Statistical analyses

Partial land equivalent ratio (PLER) and Partial emergence equivalent ratio (PEER) were non-normally distributed according to the Shapiro–Wilk test and the variances between the groups were homogeneous according to Fisher's F test which was complemented by graphical assessments. As we observed the data were non-normally distributed, non-parametric tests were performed in most of the cases. In particular, we examined the mixture effects at the early growth stage by using a two-sided Wilcoxon signed-rank test against PEER above 0.5. In a substitutive mixture, a PEER values > 0.5 for individual partners (SW and/or FB) means a positive mixture effect on crop emergence on that respective partner. Dominance of one partner over the other at emergence as well as at later biomass was assessed by comparing the two partners using a two-sided Wilcoxon test of PLER and PEER. For multiple comparisons between different factors, non-parametric Kruskal–Wallis test was used followed by Dunn test with Bonferroni correction.

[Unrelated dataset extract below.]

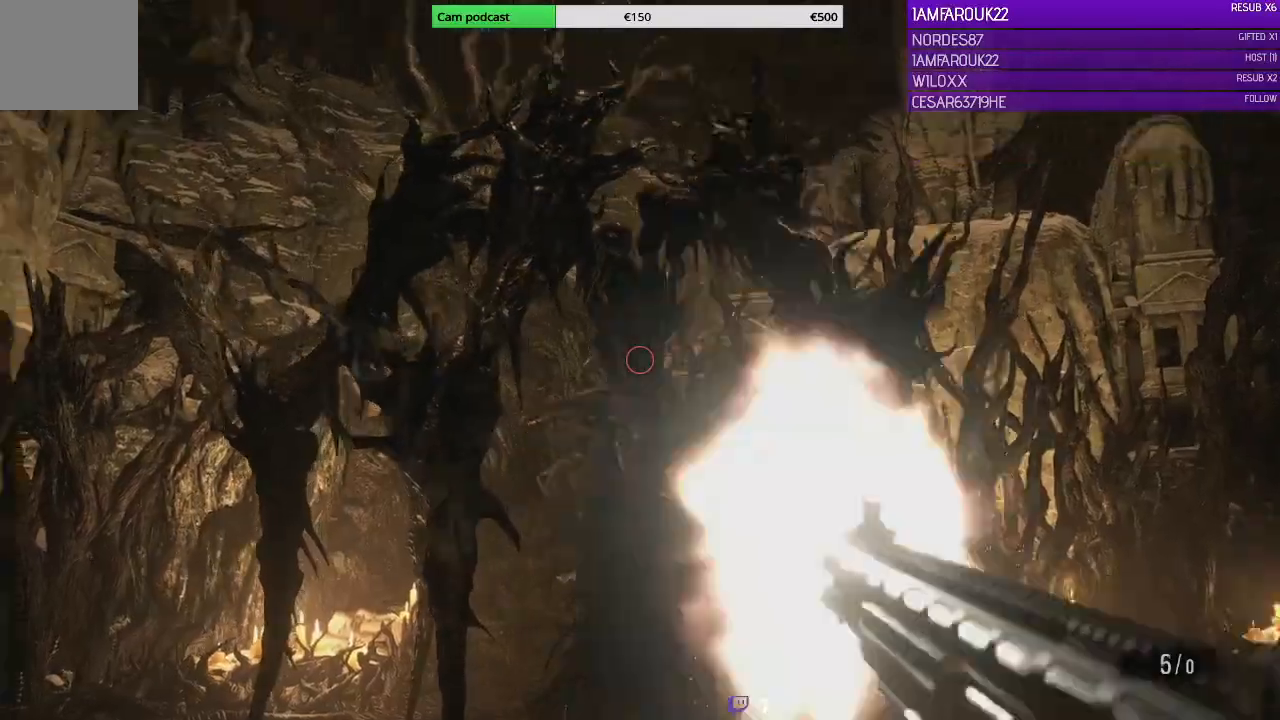
{"dt_ms": 500, "buttons": [], "left_stick": "down", "right_stick": "center", "events": [[100, "right_stick", "left"], [167, "R2", "up"], [233, "right_stick", "center"], [300, "L2", "up"]]}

In addition, to detect interactions and dependencies of mixture effects from other trial factors, the multifactorial trial was subject to analysis of variance (ANOVA), although most of the data significantly deviated from normal distribution as the robustness of ANOVA is proven under application of non-normally distributed data (Schmider et al. 2010). When the sample size is reasonably large and equal, the ANOVA’s F test is robust enough to deal with moderate departures from normality (Sainani 2012; Winer et al. 1991). Even with extreme deviations from normality, a sample size of approximately 80 is sufficient to run a parametric test t-test (Lumley et al. 2002). Here, we conducted ANOVA, to test the effects of the mixture on cultivar spring wheat, cultivar faba bean, environment, and sowing density. In the first step, a model was prepared considering all possible interactions between those four factors. Non-significant factors or interactions were iteratively removed from the model to improve model performance according to Akaike’s Information Criterion (AIC) (Burnham et al. 2011). The final model included two independent variables spring wheat cultivar and environment, and their interaction.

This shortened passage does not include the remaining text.